What this task involves
List the records as a numbered list from their start through the line containing "0.018961, 0.957370, 0.073374]]", with both ends included and blank lines omitted.
--- --- ---
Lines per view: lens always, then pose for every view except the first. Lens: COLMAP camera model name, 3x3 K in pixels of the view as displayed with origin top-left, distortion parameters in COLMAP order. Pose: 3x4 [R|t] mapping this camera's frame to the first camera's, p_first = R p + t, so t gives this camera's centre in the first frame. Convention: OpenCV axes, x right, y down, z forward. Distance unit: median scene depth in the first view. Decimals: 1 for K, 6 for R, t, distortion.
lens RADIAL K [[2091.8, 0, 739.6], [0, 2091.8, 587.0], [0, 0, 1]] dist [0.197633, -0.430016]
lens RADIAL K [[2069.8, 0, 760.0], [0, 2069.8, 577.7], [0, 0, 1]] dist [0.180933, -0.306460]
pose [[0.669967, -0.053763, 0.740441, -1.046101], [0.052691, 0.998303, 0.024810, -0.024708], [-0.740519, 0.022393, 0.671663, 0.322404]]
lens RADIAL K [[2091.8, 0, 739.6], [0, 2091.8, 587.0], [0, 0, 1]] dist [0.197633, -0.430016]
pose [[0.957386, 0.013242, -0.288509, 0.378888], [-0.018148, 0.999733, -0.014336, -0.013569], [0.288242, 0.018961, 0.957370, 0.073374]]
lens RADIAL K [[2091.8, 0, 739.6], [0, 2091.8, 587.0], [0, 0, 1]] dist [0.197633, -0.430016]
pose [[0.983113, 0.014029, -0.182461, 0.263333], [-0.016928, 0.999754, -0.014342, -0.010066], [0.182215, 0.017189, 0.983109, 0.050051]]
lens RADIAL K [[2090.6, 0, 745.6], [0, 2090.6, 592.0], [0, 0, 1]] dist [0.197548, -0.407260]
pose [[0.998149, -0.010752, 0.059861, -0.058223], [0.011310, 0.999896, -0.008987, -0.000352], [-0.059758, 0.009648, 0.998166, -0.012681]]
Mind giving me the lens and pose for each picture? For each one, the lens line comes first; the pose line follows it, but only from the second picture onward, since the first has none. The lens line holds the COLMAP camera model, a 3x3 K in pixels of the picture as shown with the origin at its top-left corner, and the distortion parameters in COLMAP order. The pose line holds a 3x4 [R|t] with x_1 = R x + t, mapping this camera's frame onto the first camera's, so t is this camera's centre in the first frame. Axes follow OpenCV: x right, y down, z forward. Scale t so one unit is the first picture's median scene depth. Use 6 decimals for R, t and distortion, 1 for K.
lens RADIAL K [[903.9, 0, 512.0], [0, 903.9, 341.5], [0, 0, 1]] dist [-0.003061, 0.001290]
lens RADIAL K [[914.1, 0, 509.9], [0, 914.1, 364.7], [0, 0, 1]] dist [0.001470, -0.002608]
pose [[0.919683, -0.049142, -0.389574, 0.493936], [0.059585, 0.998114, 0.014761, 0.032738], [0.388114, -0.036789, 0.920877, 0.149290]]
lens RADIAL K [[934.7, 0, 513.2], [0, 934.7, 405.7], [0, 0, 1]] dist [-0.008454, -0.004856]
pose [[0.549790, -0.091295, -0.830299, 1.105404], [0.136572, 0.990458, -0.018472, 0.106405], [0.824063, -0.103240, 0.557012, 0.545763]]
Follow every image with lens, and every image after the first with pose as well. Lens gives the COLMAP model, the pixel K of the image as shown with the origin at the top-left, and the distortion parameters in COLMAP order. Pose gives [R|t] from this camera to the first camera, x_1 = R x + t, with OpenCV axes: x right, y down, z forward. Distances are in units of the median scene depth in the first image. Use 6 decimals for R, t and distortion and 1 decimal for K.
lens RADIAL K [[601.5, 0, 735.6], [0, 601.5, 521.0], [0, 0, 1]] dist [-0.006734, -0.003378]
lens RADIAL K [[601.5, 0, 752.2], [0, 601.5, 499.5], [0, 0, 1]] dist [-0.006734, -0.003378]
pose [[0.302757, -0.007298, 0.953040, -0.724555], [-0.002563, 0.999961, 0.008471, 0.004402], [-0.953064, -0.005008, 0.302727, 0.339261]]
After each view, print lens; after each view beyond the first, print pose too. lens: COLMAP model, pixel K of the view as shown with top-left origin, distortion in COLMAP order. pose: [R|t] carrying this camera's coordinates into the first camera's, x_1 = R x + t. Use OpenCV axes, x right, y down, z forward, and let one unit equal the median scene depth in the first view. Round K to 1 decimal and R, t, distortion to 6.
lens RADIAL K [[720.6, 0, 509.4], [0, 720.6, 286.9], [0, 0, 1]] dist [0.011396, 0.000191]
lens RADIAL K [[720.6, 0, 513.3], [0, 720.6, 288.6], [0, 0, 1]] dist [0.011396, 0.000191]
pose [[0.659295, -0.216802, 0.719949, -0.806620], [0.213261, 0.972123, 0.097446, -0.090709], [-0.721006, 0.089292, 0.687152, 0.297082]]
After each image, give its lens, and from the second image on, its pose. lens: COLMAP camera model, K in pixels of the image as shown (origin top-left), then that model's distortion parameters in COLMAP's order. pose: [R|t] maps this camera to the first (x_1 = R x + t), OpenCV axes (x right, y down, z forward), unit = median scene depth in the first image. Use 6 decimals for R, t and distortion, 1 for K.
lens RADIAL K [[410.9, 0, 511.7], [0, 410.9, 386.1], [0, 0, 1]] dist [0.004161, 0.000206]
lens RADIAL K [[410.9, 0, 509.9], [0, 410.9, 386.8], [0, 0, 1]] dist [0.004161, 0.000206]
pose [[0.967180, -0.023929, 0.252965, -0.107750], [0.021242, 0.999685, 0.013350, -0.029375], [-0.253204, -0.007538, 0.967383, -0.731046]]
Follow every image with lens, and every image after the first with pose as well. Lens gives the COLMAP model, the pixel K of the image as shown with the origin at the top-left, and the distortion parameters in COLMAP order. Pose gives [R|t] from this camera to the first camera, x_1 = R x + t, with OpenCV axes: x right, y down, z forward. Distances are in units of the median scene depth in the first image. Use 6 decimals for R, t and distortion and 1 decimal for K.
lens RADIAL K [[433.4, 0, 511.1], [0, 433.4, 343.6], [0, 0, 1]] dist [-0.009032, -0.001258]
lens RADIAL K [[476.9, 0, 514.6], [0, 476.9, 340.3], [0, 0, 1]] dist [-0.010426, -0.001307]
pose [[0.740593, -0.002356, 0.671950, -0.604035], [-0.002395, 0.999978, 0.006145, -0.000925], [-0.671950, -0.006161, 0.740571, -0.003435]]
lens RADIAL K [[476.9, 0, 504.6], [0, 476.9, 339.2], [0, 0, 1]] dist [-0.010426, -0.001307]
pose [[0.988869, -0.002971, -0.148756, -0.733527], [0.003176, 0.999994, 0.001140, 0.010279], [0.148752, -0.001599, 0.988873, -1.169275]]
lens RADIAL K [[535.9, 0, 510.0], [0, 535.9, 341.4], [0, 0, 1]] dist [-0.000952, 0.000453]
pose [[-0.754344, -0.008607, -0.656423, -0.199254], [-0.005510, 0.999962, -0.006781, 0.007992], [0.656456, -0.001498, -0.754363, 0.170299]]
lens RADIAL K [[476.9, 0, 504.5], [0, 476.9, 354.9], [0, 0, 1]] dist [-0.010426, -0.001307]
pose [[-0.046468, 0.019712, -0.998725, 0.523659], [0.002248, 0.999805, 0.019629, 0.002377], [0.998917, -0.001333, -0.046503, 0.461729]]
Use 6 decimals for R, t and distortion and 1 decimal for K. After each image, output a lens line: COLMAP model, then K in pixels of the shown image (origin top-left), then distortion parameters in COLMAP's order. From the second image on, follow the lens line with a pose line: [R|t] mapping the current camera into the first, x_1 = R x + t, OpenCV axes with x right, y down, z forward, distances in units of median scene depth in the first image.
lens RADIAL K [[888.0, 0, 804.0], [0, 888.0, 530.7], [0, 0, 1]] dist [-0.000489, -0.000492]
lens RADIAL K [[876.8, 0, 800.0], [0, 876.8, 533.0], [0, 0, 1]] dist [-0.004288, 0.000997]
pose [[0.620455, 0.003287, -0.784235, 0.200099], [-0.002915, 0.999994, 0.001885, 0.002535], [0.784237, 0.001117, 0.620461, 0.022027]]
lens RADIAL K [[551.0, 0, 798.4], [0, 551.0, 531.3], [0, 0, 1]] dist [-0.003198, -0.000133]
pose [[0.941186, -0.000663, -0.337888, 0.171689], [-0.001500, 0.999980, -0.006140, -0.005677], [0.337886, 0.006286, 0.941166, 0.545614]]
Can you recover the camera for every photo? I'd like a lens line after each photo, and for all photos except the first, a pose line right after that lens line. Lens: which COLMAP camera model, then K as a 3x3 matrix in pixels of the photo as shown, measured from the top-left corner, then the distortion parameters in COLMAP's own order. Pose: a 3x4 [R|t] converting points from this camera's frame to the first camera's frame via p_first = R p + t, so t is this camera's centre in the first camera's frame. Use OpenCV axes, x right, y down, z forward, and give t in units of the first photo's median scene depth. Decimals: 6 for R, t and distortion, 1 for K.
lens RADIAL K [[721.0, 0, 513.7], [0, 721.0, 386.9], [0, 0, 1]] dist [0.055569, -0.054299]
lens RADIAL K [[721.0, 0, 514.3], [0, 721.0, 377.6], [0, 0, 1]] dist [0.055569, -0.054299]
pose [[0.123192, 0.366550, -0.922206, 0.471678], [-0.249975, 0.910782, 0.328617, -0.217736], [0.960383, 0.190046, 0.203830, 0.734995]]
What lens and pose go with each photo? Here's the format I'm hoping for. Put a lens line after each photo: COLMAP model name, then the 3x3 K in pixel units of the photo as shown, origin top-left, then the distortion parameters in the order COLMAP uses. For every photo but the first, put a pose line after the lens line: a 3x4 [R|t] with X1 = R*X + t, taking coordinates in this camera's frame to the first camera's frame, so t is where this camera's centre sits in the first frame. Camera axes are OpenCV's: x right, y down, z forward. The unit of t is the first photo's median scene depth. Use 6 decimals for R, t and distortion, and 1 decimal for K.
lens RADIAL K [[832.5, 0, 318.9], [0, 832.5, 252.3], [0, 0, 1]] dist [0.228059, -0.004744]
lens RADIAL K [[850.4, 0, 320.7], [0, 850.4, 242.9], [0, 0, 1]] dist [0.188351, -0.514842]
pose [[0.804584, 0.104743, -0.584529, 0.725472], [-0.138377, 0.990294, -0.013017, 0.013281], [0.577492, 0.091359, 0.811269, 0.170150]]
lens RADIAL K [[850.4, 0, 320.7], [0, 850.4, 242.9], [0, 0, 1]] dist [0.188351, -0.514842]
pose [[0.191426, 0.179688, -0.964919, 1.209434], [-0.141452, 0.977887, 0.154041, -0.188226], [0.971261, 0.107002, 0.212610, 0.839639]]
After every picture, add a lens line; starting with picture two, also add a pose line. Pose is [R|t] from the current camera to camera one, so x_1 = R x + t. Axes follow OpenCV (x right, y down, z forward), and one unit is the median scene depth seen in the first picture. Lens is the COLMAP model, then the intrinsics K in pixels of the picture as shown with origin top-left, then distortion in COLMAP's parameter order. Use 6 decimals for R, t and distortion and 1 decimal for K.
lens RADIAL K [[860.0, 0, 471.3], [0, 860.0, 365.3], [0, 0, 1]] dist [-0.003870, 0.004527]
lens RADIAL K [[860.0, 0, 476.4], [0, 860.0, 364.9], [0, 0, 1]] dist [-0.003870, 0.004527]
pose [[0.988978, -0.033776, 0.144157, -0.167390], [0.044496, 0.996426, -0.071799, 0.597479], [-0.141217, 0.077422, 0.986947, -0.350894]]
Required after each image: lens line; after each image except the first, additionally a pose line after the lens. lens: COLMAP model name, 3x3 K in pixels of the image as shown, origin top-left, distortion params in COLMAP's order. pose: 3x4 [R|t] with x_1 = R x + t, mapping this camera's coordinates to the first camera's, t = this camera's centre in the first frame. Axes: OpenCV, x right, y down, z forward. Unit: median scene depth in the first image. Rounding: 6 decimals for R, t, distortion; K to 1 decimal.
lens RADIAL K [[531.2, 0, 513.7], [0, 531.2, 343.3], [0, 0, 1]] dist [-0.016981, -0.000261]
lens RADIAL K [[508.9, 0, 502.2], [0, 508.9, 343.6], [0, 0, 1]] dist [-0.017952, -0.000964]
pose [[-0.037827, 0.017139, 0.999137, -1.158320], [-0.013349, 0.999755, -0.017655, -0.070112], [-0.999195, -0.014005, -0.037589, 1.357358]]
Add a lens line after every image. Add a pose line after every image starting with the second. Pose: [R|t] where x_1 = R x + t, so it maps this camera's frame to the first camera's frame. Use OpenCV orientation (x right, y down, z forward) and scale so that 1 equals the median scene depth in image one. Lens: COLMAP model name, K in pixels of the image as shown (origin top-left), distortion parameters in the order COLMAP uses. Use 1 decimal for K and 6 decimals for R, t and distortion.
--- --- ---
Exercise response
1. Lines per view: lens always, then pose for every view except the first. Lens: COLMAP camera model name, 3x3 K in pixels of the view as displayed with origin top-left, distortion parameters in COLMAP order. Pose: 3x4 [R|t] mapping this camera's frame to the first camera's, p_first = R p + t, so t gives this camera's centre in the first frame. Convention: OpenCV axes, x right, y down, z forward. Distance unit: median scene depth in the first view. Decimals: 1 for K, 6 for R, t, distortion.
2. lens RADIAL K [[2091.8, 0, 739.6], [0, 2091.8, 587.0], [0, 0, 1]] dist [0.197633, -0.430016]
3. lens RADIAL K [[2069.8, 0, 760.0], [0, 2069.8, 577.7], [0, 0, 1]] dist [0.180933, -0.306460]
4. pose [[0.669967, -0.053763, 0.740441, -1.046101], [0.052691, 0.998303, 0.024810, -0.024708], [-0.740519, 0.022393, 0.671663, 0.322404]]
5. lens RADIAL K [[2091.8, 0, 739.6], [0, 2091.8, 587.0], [0, 0, 1]] dist [0.197633, -0.430016]
6. pose [[0.957386, 0.013242, -0.288509, 0.378888], [-0.018148, 0.999733, -0.014336, -0.013569], [0.288242, 0.018961, 0.957370, 0.073374]]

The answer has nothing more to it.